Among the entries below, please show each line that carries the word "pixels".

☆ ☆ ☆ ☆

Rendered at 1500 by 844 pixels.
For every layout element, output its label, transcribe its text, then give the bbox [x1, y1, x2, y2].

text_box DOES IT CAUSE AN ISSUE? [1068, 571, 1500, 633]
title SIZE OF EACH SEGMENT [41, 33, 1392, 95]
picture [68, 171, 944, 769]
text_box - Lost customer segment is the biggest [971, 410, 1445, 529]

☆ ☆ ☆ ☆

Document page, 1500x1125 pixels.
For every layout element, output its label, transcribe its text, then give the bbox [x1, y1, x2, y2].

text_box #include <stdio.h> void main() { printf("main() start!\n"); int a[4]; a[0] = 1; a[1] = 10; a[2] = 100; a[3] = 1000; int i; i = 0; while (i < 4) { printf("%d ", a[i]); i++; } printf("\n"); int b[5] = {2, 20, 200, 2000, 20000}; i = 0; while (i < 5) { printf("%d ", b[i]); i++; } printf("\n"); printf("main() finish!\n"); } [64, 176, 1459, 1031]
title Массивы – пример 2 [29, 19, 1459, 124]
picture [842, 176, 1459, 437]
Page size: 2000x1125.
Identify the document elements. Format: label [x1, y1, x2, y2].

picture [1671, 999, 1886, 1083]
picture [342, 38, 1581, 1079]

☆ ☆ ☆ ☆

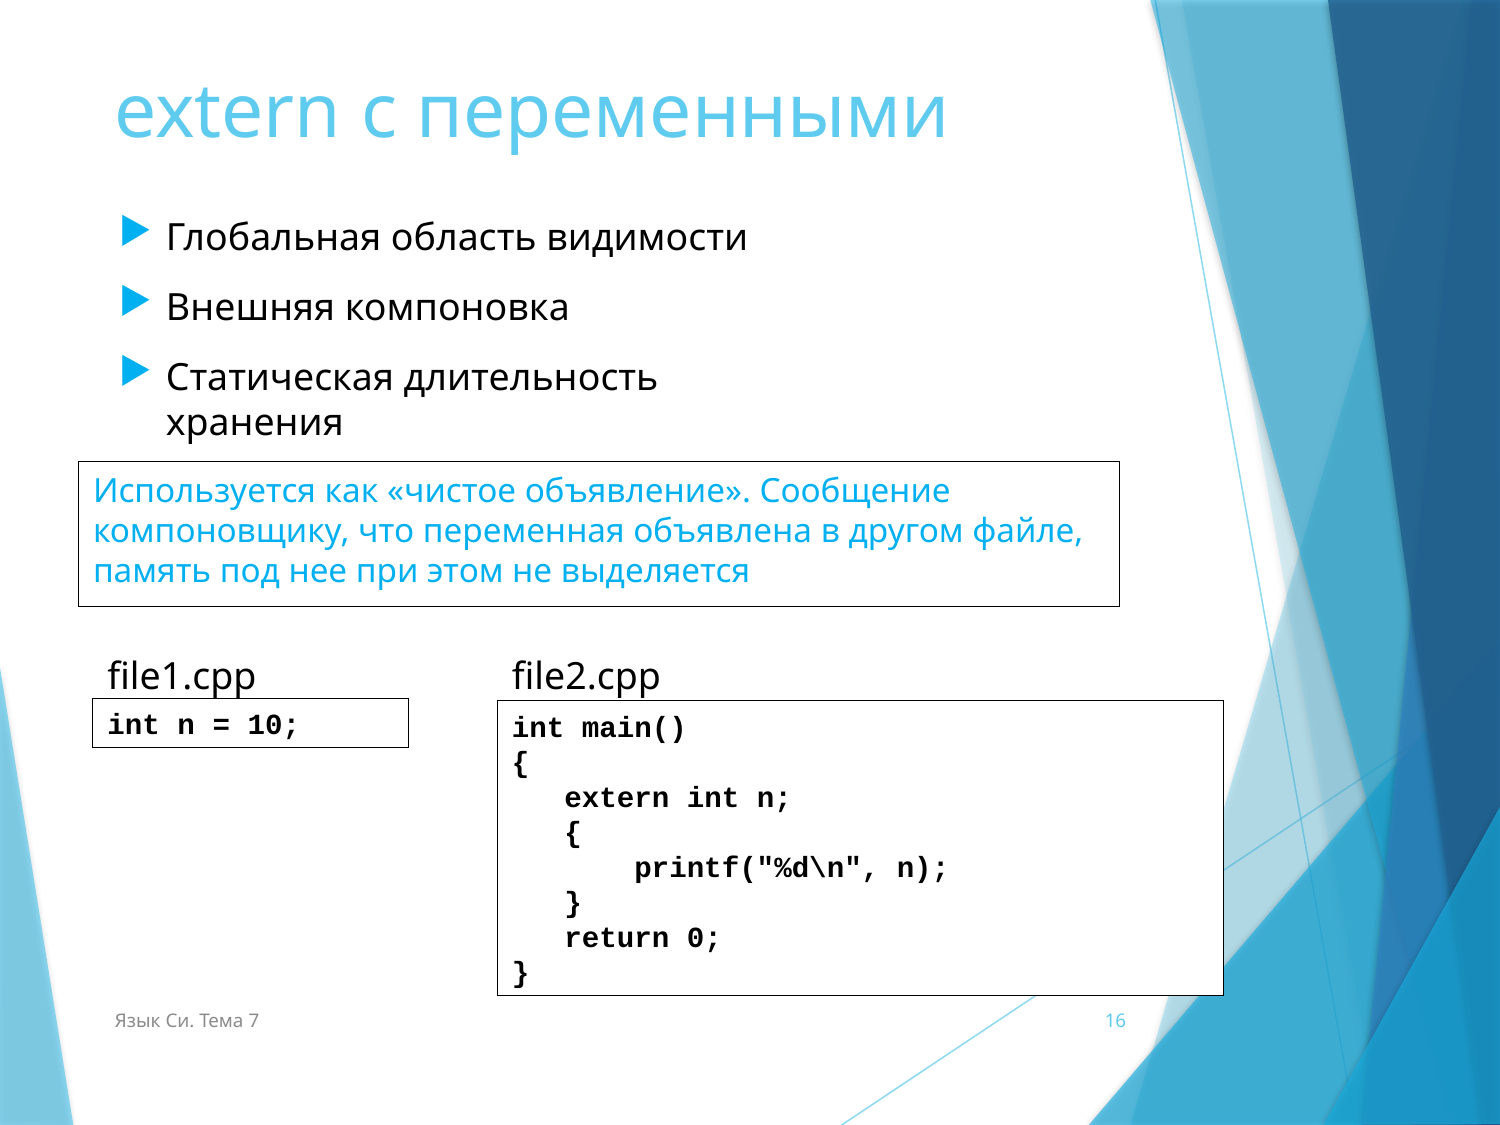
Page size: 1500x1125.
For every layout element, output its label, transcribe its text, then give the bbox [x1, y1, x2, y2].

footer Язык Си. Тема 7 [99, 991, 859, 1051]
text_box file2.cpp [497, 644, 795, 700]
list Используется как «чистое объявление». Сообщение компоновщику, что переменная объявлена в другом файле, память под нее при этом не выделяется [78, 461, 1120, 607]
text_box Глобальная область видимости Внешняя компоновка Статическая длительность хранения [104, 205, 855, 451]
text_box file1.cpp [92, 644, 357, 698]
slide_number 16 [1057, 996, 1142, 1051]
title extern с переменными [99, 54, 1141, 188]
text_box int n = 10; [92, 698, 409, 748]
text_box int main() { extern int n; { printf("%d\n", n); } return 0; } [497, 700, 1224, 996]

☆ ☆ ☆ ☆

● Finished task
Rendered at 1500 by 844 pixels.
Document page, 1500x1125 pixels.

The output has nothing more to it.